Start of Records supplied

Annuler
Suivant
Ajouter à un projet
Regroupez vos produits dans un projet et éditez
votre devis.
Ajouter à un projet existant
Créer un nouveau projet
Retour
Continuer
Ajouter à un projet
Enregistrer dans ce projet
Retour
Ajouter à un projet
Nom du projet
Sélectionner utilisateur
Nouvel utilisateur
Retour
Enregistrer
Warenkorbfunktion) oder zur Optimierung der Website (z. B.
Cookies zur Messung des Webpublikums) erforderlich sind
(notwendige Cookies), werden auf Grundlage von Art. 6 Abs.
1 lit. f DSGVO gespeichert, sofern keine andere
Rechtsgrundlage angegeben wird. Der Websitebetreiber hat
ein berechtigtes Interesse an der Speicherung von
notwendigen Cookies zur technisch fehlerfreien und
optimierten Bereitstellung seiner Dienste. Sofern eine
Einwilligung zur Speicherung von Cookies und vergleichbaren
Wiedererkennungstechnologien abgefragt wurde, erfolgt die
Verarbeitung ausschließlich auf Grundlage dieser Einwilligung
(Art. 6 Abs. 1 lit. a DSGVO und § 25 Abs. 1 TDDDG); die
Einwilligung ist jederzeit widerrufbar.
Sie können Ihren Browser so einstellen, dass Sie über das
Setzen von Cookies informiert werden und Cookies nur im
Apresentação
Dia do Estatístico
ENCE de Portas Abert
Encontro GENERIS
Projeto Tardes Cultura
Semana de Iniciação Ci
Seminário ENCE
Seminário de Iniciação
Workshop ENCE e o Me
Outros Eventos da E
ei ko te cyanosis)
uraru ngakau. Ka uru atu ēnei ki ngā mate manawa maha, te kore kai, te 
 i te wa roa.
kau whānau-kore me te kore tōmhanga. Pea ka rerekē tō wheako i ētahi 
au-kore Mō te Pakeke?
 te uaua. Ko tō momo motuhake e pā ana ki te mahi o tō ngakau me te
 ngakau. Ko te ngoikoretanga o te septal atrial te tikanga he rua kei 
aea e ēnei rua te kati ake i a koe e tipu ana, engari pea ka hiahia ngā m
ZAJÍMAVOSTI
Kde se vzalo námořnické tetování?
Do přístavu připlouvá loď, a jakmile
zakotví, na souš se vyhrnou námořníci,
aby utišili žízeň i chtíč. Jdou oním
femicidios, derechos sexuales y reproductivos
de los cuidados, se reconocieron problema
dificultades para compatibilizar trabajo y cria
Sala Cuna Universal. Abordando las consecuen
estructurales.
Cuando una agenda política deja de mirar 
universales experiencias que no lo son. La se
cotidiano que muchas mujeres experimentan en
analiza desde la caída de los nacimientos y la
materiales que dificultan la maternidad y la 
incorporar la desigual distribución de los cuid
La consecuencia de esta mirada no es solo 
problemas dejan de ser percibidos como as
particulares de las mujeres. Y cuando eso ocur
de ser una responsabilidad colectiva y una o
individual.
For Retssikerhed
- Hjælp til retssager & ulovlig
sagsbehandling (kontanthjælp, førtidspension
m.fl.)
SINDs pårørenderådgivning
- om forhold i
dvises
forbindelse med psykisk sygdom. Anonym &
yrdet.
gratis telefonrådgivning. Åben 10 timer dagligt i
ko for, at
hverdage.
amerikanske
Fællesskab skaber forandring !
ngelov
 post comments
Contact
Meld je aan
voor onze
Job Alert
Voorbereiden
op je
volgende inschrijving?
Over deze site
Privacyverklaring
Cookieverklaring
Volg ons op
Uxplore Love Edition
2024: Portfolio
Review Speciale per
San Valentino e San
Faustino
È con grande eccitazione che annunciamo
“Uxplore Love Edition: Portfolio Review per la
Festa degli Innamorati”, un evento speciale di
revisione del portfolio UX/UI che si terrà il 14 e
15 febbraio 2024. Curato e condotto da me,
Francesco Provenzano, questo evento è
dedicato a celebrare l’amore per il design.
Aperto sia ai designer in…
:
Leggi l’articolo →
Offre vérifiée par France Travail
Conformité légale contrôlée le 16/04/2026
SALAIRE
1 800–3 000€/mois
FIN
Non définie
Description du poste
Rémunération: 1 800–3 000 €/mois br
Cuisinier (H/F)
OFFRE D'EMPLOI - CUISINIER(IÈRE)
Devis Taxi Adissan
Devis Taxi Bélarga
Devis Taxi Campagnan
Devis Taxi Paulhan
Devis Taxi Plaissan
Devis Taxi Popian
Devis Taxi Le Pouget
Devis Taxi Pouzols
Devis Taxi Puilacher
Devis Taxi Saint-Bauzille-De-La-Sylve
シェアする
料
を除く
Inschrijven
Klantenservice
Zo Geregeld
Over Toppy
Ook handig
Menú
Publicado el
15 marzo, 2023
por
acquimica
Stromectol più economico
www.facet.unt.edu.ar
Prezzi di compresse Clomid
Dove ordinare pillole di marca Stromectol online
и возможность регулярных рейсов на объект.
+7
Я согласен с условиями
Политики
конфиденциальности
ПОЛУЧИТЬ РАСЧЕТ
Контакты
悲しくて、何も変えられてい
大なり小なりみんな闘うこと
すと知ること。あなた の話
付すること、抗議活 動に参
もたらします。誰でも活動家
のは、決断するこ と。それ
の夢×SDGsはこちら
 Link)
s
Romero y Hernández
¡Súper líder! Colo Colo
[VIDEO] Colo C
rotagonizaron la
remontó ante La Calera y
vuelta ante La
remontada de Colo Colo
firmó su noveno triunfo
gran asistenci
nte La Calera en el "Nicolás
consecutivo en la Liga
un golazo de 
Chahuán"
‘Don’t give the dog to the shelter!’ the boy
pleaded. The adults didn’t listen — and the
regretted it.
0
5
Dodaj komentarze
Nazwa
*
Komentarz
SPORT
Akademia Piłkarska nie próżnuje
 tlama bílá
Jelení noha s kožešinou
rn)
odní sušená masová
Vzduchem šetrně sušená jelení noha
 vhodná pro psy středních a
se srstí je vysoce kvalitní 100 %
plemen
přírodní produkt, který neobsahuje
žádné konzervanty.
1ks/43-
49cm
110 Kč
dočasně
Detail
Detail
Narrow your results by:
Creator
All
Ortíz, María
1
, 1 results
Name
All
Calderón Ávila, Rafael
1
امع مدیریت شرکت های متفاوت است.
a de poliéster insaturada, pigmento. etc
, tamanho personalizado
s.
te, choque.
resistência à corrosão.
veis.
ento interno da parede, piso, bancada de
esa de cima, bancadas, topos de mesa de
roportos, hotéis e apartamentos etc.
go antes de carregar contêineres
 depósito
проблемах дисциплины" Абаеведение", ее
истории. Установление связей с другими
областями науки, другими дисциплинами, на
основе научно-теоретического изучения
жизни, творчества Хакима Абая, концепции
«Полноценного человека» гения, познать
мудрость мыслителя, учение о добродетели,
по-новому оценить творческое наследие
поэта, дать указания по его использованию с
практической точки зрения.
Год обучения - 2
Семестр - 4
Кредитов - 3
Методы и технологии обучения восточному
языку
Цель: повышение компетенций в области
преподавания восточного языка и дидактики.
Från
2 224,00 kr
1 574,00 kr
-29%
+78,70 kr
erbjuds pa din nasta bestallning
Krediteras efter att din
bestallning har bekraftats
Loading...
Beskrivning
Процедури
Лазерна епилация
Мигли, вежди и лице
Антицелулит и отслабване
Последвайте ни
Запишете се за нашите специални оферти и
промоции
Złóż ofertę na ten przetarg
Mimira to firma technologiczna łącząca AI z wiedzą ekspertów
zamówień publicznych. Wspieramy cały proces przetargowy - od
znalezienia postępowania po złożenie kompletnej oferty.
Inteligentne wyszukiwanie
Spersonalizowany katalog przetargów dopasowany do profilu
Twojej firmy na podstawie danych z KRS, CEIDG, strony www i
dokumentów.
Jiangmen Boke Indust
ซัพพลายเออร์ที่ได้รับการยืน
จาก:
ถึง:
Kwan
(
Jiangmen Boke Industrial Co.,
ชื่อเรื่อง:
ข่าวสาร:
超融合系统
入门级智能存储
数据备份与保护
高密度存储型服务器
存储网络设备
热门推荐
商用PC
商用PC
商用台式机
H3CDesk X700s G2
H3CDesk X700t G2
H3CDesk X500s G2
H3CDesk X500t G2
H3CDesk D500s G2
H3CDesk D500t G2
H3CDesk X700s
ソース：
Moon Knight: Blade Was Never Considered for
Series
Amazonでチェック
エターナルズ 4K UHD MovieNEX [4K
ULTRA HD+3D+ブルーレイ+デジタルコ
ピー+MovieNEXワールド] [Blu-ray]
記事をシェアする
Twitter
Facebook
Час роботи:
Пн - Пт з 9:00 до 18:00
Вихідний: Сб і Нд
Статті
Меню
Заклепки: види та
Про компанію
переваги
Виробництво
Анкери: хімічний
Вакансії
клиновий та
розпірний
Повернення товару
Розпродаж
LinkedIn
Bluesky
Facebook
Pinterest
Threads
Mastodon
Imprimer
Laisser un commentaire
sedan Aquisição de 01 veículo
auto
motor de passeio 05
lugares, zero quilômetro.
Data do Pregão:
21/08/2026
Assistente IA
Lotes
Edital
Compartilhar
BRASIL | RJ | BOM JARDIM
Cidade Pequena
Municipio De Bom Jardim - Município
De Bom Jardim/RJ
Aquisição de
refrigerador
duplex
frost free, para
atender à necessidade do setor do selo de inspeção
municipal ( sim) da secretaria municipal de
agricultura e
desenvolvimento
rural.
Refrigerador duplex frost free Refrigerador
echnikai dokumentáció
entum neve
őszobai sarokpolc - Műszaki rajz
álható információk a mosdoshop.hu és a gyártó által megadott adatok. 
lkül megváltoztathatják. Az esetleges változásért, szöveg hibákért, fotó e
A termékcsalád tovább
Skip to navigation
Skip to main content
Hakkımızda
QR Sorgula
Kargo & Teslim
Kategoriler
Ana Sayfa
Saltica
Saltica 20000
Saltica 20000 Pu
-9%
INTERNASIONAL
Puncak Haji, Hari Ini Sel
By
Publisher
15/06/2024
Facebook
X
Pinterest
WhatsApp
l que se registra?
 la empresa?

End of Records supplied

* _Problem_
Retype everything from the start of the listing down to and including the line that contains "au-kore Mō te Pakeke?".

* _Answer section_
Annuler
Suivant
Ajouter à un projet
Regroupez vos produits dans un projet et éditez
votre devis.
Ajouter à un projet existant
Créer un nouveau projet
Retour
Continuer
Ajouter à un projet
Enregistrer dans ce projet
Retour
Ajouter à un projet
Nom du projet
Sélectionner utilisateur
Nouvel utilisateur
Retour
Enregistrer
Warenkorbfunktion) oder zur Optimierung der Website (z. B.
Cookies zur Messung des Webpublikums) erforderlich sind
(notwendige Cookies), werden auf Grundlage von Art. 6 Abs.
1 lit. f DSGVO gespeichert, sofern keine andere
Rechtsgrundlage angegeben wird. Der Websitebetreiber hat
ein berechtigtes Interesse an der Speicherung von
notwendigen Cookies zur technisch fehlerfreien und
optimierten Bereitstellung seiner Dienste. Sofern eine
Einwilligung zur Speicherung von Cookies und vergleichbaren
Wiedererkennungstechnologien abgefragt wurde, erfolgt die
Verarbeitung ausschließlich auf Grundlage dieser Einwilligung
(Art. 6 Abs. 1 lit. a DSGVO und § 25 Abs. 1 TDDDG); die
Einwilligung ist jederzeit widerrufbar.
Sie können Ihren Browser so einstellen, dass Sie über das
Setzen von Cookies informiert werden und Cookies nur im
Apresentação
Dia do Estatístico
ENCE de Portas Abert
Encontro GENERIS
Projeto Tardes Cultura
Semana de Iniciação Ci
Seminário ENCE
Seminário de Iniciação
Workshop ENCE e o Me
Outros Eventos da E
ei ko te cyanosis)
uraru ngakau. Ka uru atu ēnei ki ngā mate manawa maha, te kore kai, te 
 i te wa roa.
kau whānau-kore me te kore tōmhanga. Pea ka rerekē tō wheako i ētahi 
au-kore Mō te Pakeke?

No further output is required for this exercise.